By late afternoon on Tuesday in Europe, most major markets had slipped into the red, with the exception of France's CAC 40. Frankfurt's DAX was down around half a percentage point for the day, continuing a rather substantive slide since logging a string of all-time highs in January. London's FTSE similarly made mild losses on Tuesday, but was containing the damage comfortably within a quarter of a percentage point near the end of trading.

PMI blights Monday

Stocks in the United States had taken a hammering on Monday, after data from the Institute for Supply Management's purchasing managers index (PMI) of manufacturing activity fell to 51.3 in January from 56.5 in December. The Dow closed down 2.08 percent while the S&P 500 fell 2.28 percent and the Nasdaq 2.61 percent.

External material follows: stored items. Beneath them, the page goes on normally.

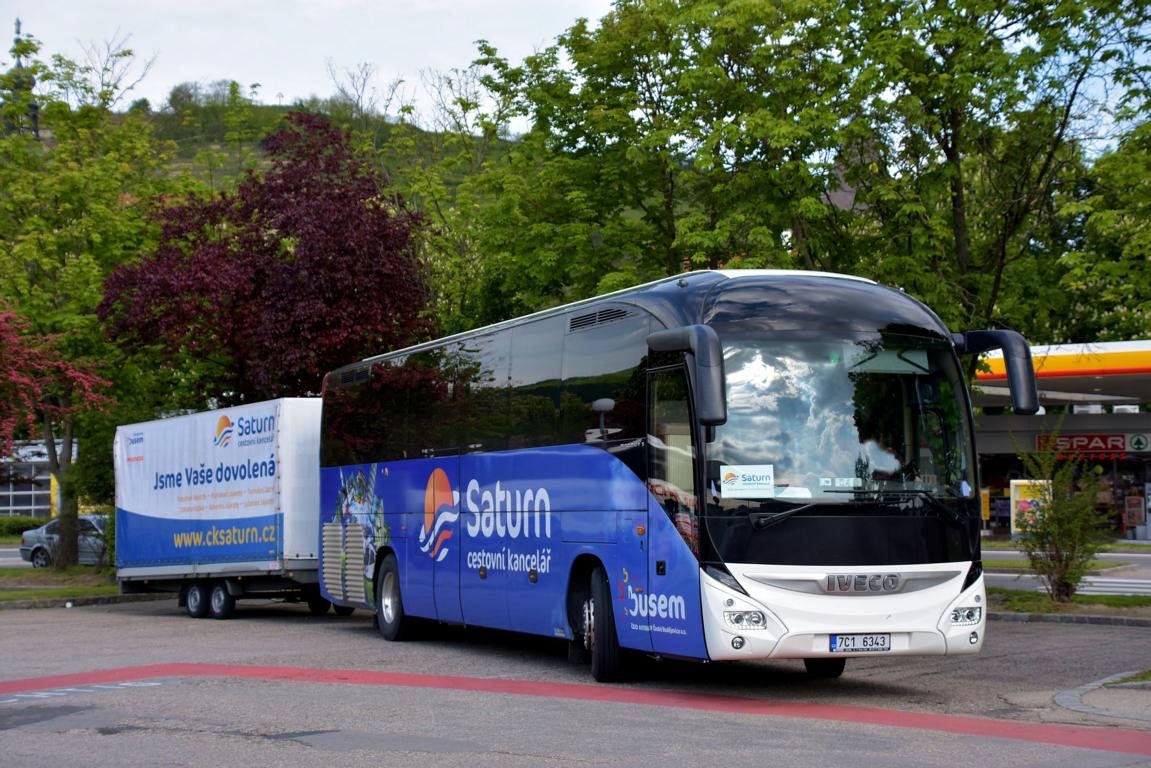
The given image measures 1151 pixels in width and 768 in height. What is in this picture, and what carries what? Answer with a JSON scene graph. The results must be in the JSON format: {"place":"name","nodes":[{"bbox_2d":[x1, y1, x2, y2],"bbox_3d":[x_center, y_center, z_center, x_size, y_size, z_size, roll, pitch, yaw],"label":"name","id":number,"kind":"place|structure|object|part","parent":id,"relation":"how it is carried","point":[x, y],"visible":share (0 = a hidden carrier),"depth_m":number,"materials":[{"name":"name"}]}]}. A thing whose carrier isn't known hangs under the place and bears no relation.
{"place":"outdoors","nodes":[
{"label":"outdoors","id":0,"kind":"place"},
{"bbox_2d":[0,544,33,568],"label":"road","id":1,"kind":"structure","parent":0,"point":[12,558],"materials":[{"name":"grey asphalt"}]},
{"bbox_2d":[1,436,71,517],"label":"building","id":2,"kind":"structure","parent":0,"point":[37,507],"materials":[{"name":"white"}]},
{"bbox_2d":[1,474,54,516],"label":"window","id":3,"kind":"structure","parent":2,"relation":"in","point":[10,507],"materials":[{"name":"white"}]},
{"bbox_2d":[0,566,128,602],"label":"lawn","id":4,"kind":"structure","parent":0,"point":[50,594],"materials":[{"name":"green plant"}]},
{"bbox_2d":[0,35,176,566],"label":"tree","id":5,"kind":"object","parent":4,"relation":"on","point":[97,294],"visible":0.85,"depth_m":36.92,"materials":[{"name":"green plant"}]},
{"bbox_2d":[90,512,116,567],"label":"shrub","id":6,"kind":"object","parent":4,"relation":"on","point":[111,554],"visible":0.48,"depth_m":34.57,"materials":[{"name":"green plant"}]},
{"bbox_2d":[107,98,522,209],"label":"hill","id":7,"kind":"structure","parent":0,"point":[179,171],"materials":[{"name":"green plant"}]},
{"bbox_2d":[1,19,41,140],"label":"tower","id":8,"kind":"structure","parent":7,"relation":"on","point":[19,23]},
{"bbox_2d":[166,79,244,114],"label":"tree","id":9,"kind":"object","parent":7,"relation":"on","point":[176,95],"visible":0.62,"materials":[{"name":"green plant"}]},
{"bbox_2d":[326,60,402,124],"label":"bare tree","id":10,"kind":"object","parent":7,"relation":"on","point":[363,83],"visible":0.76,"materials":[{"name":"plant"}]},
{"bbox_2d":[0,594,1149,767],"label":"parking lot","id":11,"kind":"structure","parent":0,"point":[289,632],"materials":[{"name":"grey asphalt"}]},
{"bbox_2d":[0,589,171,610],"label":"curb","id":12,"kind":"structure","parent":11,"relation":"on","point":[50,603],"depth_m":26.98,"materials":[{"name":"grey"}]},
{"bbox_2d":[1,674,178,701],"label":"road marking","id":13,"kind":"object","parent":11,"relation":"on","point":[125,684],"visible":0.9,"depth_m":13.74,"materials":[{"name":"paint"}]},
{"bbox_2d":[113,398,323,617],"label":"trailer","id":14,"kind":"object","parent":11,"relation":"on","point":[302,435],"visible":0.7,"depth_m":22.59,"materials":[{"name":"white metal"}]},
{"label":"trailer wheel","id":15,"kind":"part","parent":14,"relation":"part of","materials":[{"name":"black rubber"}]},
{"label":"trailer wheel","id":16,"kind":"part","parent":14,"relation":"part of","materials":[{"name":"black rubber"}]},
{"label":"trailer wheels","id":17,"kind":"part","parent":14,"relation":"part of","materials":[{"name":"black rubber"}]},
{"bbox_2d":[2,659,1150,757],"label":"red road marking","id":18,"kind":"object","parent":11,"relation":"on","point":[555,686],"visible":0.92,"depth_m":12.49,"materials":[{"name":"red paint"}]},
{"bbox_2d":[312,270,1022,685],"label":"bus","id":19,"kind":"object","parent":11,"relation":"on","point":[397,504],"visible":0.96,"depth_m":12.83,"materials":[{"name":"blue metal"}]},
{"bbox_2d":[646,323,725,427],"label":"side mirror","id":20,"kind":"object","parent":19,"relation":"attached to","point":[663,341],"visible":0.98,"depth_m":11.66,"materials":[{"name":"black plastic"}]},
{"bbox_2d":[719,464,775,498],"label":"paper sign","id":21,"kind":"object","parent":19,"relation":"in","point":[739,484],"visible":0.99,"depth_m":11.32,"materials":[{"name":"white paper"}]},
{"bbox_2d":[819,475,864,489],"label":"number card in windshield","id":22,"kind":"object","parent":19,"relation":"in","point":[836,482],"visible":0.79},
{"bbox_2d":[828,633,891,652],"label":"license plate","id":23,"kind":"object","parent":19,"relation":"attached to","point":[834,645],"visible":0.95,"depth_m":11.56,"materials":[{"name":"white metal"}]},
{"bbox_2d":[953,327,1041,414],"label":"side mirror","id":24,"kind":"object","parent":19,"relation":"attached to","point":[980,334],"visible":0.86,"depth_m":12.98,"materials":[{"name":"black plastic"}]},
{"bbox_2d":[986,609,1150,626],"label":"curb","id":25,"kind":"structure","parent":11,"relation":"on","point":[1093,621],"depth_m":19.02,"materials":[{"name":"grey"}]},
{"bbox_2d":[987,588,1150,622],"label":"grass strip","id":26,"kind":"object","parent":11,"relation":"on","point":[1059,610],"visible":0.56,"depth_m":20.36,"materials":[{"name":"green plant"}]},
{"bbox_2d":[1014,437,1108,600],"bbox_3d":[5.328,1.476,21.080,1.168,1.903,1.266,0,-2,-7],"label":"shrub","id":27,"kind":"object","parent":26,"relation":"on","point":[1055,536],"visible":0.99,"depth_m":20.96,"materials":[{"name":"green plant"}]},
{"bbox_2d":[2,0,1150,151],"label":"sky","id":28,"kind":"structure","parent":0,"point":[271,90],"materials":[{"name":"white"}]},
{"bbox_2d":[967,339,1150,542],"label":"gas station","id":29,"kind":"structure","parent":0,"point":[1003,442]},
{"bbox_2d":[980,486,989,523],"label":"yellow sign","id":30,"kind":"object","parent":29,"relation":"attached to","point":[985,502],"visible":0.49,"depth_m":48.49,"materials":[{"name":"yellow"}]},
{"bbox_2d":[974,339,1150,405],"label":"canopy","id":31,"kind":"object","parent":29,"relation":"attached to","point":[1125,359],"visible":0.57,"depth_m":41.57,"materials":[{"name":"yellow metal"}]},
{"bbox_2d":[1036,433,1149,457],"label":"store sign","id":32,"kind":"object","parent":29,"relation":"attached to","point":[1113,442],"visible":0.88,"depth_m":50.66,"materials":[{"name":"red plastic"}]},
{"bbox_2d":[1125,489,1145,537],"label":"vending machine","id":33,"kind":"object","parent":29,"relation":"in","point":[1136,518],"visible":0.95,"depth_m":48.00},
{"bbox_2d":[1128,433,1149,452],"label":"round sign","id":34,"kind":"object","parent":29,"relation":"attached to","point":[1138,444],"visible":0.97,"depth_m":47.98,"materials":[{"name":"plastic"}]},
{"bbox_2d":[981,549,1150,596],"label":"road","id":35,"kind":"structure","parent":0,"point":[1147,585],"materials":[{"name":"grey asphalt"}]},
{"bbox_2d":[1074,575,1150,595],"label":"crosswalk","id":36,"kind":"structure","parent":35,"relation":"on","point":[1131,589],"materials":[{"name":"white paint"}]},
{"bbox_2d":[1054,669,1150,721],"label":"pavement","id":37,"kind":"structure","parent":0,"point":[1071,706],"materials":[{"name":"grey asphalt"}]},
{"label":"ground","id":38,"kind":"structure","parent":0},
{"bbox_2d":[0,515,47,539],"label":"hedge","id":39,"kind":"object","parent":38,"relation":"on","point":[19,534],"visible":0.54,"depth_m":64.83,"materials":[{"name":"green plant"}]},
{"bbox_2d":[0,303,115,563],"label":"red tree","id":40,"kind":"object","parent":38,"relation":"on","point":[12,372],"visible":0.99,"depth_m":30.37,"materials":[{"name":"red plant"}]},
{"bbox_2d":[17,514,111,567],"bbox_3d":[-10.295,3.554,43.014,5.002,1.451,1.606,-1,-2,13],"label":"car","id":41,"kind":"object","parent":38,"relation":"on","point":[34,536],"visible":0.47,"depth_m":42.51,"materials":[{"name":"metal"}]},
{"bbox_2d":[96,112,438,402],"bbox_3d":[-5.657,-0.865,35.991,6.800,8.437,6.632,-1,-2,5],"label":"purple tree","id":42,"kind":"object","parent":38,"relation":"on","point":[262,242],"visible":0.85,"depth_m":34.64,"materials":[{"name":"purple plant"}]},
{"bbox_2d":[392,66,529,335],"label":"tree","id":43,"kind":"object","parent":38,"relation":"on","point":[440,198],"visible":0.5,"depth_m":47.98,"materials":[{"name":"green plant"}]},
{"bbox_2d":[449,0,851,323],"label":"tree","id":44,"kind":"object","parent":38,"relation":"on","point":[584,133],"visible":0.76,"depth_m":32.48,"materials":[{"name":"green plant"}]},
{"bbox_2d":[816,0,1150,343],"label":"tree","id":45,"kind":"object","parent":38,"relation":"on","point":[958,193],"visible":0.79,"depth_m":29.10,"materials":[{"name":"green plant"}]},
{"bbox_2d":[1008,479,1049,536],"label":"yellow sign","id":46,"kind":"object","parent":38,"relation":"on","point":[1012,527],"visible":0.55,"depth_m":44.21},
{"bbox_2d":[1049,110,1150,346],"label":"tree","id":47,"kind":"object","parent":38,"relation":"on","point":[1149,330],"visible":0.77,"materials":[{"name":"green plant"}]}
]}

Those results have raised concerns that the US economy was not as strong as initially thought. It comes as emerging markets suffer from the incremental withdrawal by the Federal Reserve of massive stimulus as the United States recovers from the 2008 financial crisis.

At the weekend, China released figures showing its PMI has fallen to 50.5 in January from 51 in December and HSBC announced that its index had fallen to a six-month low of 49.5.

Japan's Nikkei surged last year amid the economic reforms implemented by new Prime Minister Shinzo Abe, peaking in December, and has been steadily sliding since.